Googleが「ガビガビの低解像度画像を高解像度画像に変換するAIモデル」の性能を改善、人間が判別できないレベルに
超解像とは、元の画像の解像度を擬似的に上げる技術のこと。その中でも本ニュースは、既知のデータ(低解像度データ)から間のデータを補完し高解像度を達成する方法について言及している。
Using ML and Optimization to Solve DoorDash’s Dispatch Problem
フードデリバリーサービスであるDoorDashにとって"dispatch problem"が課題。配達パートナーであるDasherを店への到着が早すぎず遅すぎないように手配する、Dasherが注文に対して少ない場合はどの注文からピックアップするかの判断をする、交通事情や天候の影響を織り込む、といった観点が必要。

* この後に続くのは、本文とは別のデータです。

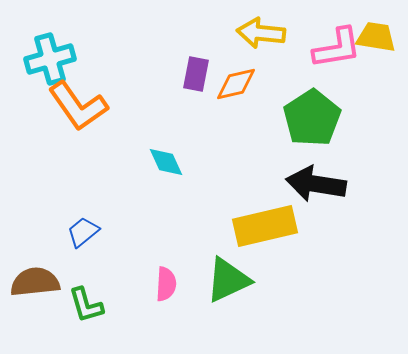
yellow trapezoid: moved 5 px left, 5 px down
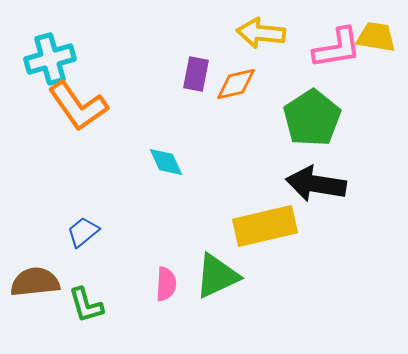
green triangle: moved 11 px left, 4 px up
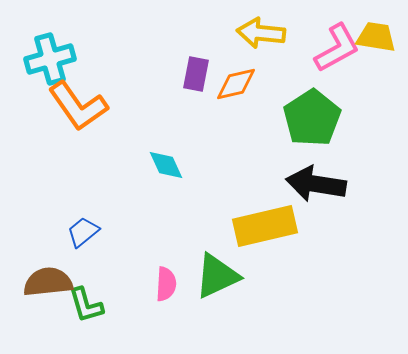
pink L-shape: rotated 20 degrees counterclockwise
cyan diamond: moved 3 px down
brown semicircle: moved 13 px right
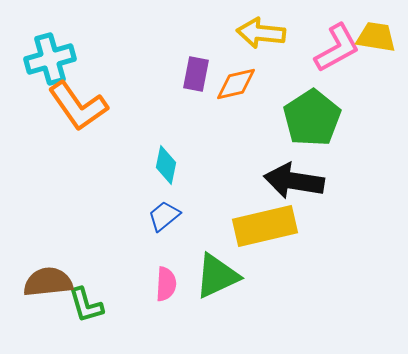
cyan diamond: rotated 36 degrees clockwise
black arrow: moved 22 px left, 3 px up
blue trapezoid: moved 81 px right, 16 px up
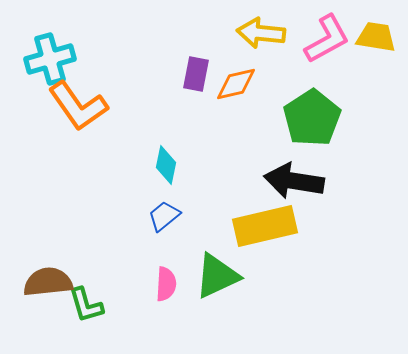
pink L-shape: moved 10 px left, 9 px up
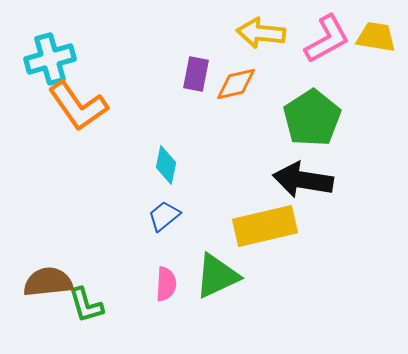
black arrow: moved 9 px right, 1 px up
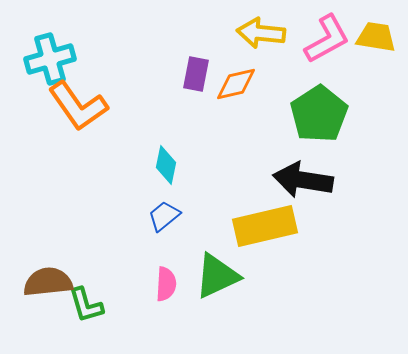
green pentagon: moved 7 px right, 4 px up
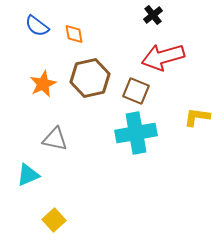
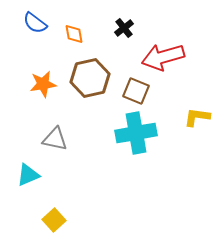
black cross: moved 29 px left, 13 px down
blue semicircle: moved 2 px left, 3 px up
orange star: rotated 16 degrees clockwise
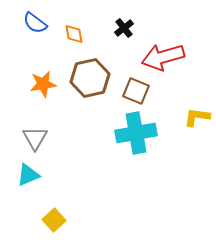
gray triangle: moved 20 px left, 1 px up; rotated 48 degrees clockwise
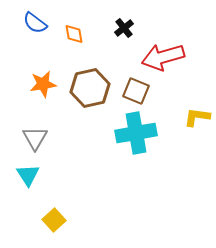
brown hexagon: moved 10 px down
cyan triangle: rotated 40 degrees counterclockwise
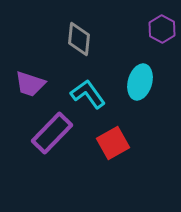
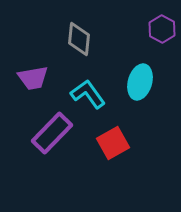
purple trapezoid: moved 3 px right, 6 px up; rotated 28 degrees counterclockwise
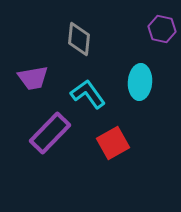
purple hexagon: rotated 16 degrees counterclockwise
cyan ellipse: rotated 12 degrees counterclockwise
purple rectangle: moved 2 px left
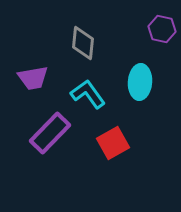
gray diamond: moved 4 px right, 4 px down
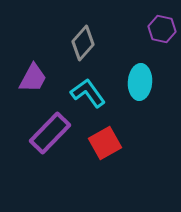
gray diamond: rotated 36 degrees clockwise
purple trapezoid: rotated 52 degrees counterclockwise
cyan L-shape: moved 1 px up
red square: moved 8 px left
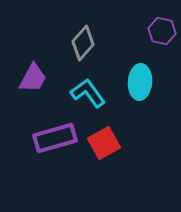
purple hexagon: moved 2 px down
purple rectangle: moved 5 px right, 5 px down; rotated 30 degrees clockwise
red square: moved 1 px left
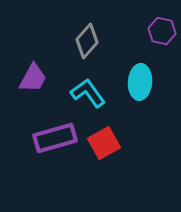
gray diamond: moved 4 px right, 2 px up
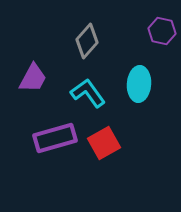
cyan ellipse: moved 1 px left, 2 px down
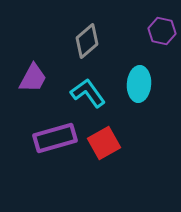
gray diamond: rotated 8 degrees clockwise
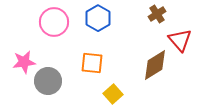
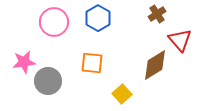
yellow square: moved 9 px right
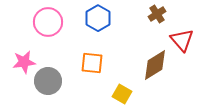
pink circle: moved 6 px left
red triangle: moved 2 px right
yellow square: rotated 18 degrees counterclockwise
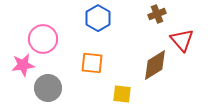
brown cross: rotated 12 degrees clockwise
pink circle: moved 5 px left, 17 px down
pink star: moved 1 px left, 3 px down
gray circle: moved 7 px down
yellow square: rotated 24 degrees counterclockwise
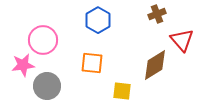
blue hexagon: moved 2 px down
pink circle: moved 1 px down
gray circle: moved 1 px left, 2 px up
yellow square: moved 3 px up
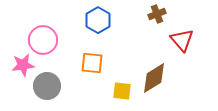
brown diamond: moved 1 px left, 13 px down
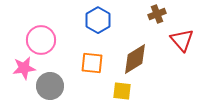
pink circle: moved 2 px left
pink star: moved 1 px right, 3 px down
brown diamond: moved 19 px left, 19 px up
gray circle: moved 3 px right
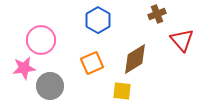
orange square: rotated 30 degrees counterclockwise
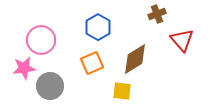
blue hexagon: moved 7 px down
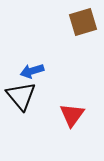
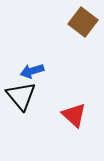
brown square: rotated 36 degrees counterclockwise
red triangle: moved 2 px right; rotated 24 degrees counterclockwise
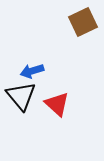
brown square: rotated 28 degrees clockwise
red triangle: moved 17 px left, 11 px up
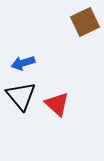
brown square: moved 2 px right
blue arrow: moved 9 px left, 8 px up
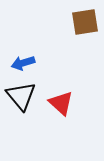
brown square: rotated 16 degrees clockwise
red triangle: moved 4 px right, 1 px up
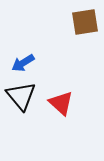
blue arrow: rotated 15 degrees counterclockwise
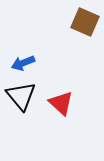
brown square: rotated 32 degrees clockwise
blue arrow: rotated 10 degrees clockwise
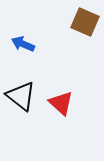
blue arrow: moved 19 px up; rotated 45 degrees clockwise
black triangle: rotated 12 degrees counterclockwise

ここで、機械学習と最適化を併用して対処している。初めの機械学習レイヤーでは、個別注文についてどのDasherにピックアップを依頼するとどのような結果になるか予測。次の最適化レイヤーは個別注文ではなく全体を見て、最適な判断を実行。
Technology
学習して進化するAIに“忘れさせる”ことは可能なのか? 研究者たちの取り組みと課題
AIの再学習のため、SISAと呼ばれる学習方法を開発。データセットを複数のサブデータセットに分けて別々に学習、予測の際には各モデルの予測値の多数決を採用。これにより、後々一部のサブデータセットの予測結果を削除したり、再学習したりできる。通常、再学習の際は一から学習し直す必要がある従来の手法に比べ、コストを抑えることもできる。
Editor Picks
自動運転車セキュリティ入門 第4回:意思決定モデルに対する敵対的攻撃 - 回避攻撃 -
自動運転車に対する攻撃手法と防御手法をまとめた記事。攻撃手法として、現実の道路標識にモデルの判断を誤らせるようなノイズを与える手法、防御手法として、攻撃で使われるサンプルのノイズを予め学習させる手法などが紹介されている。
従来のセキュリティの諸問題と同様、新たな防御手法に対して新たな攻撃手法が生み出されるイタチごっこの状況が続いており、「真に100%の防御は不可能、もし守りきれなかった場合にどうするか」という観点の実装やビジネス面の検討は必須と思われる。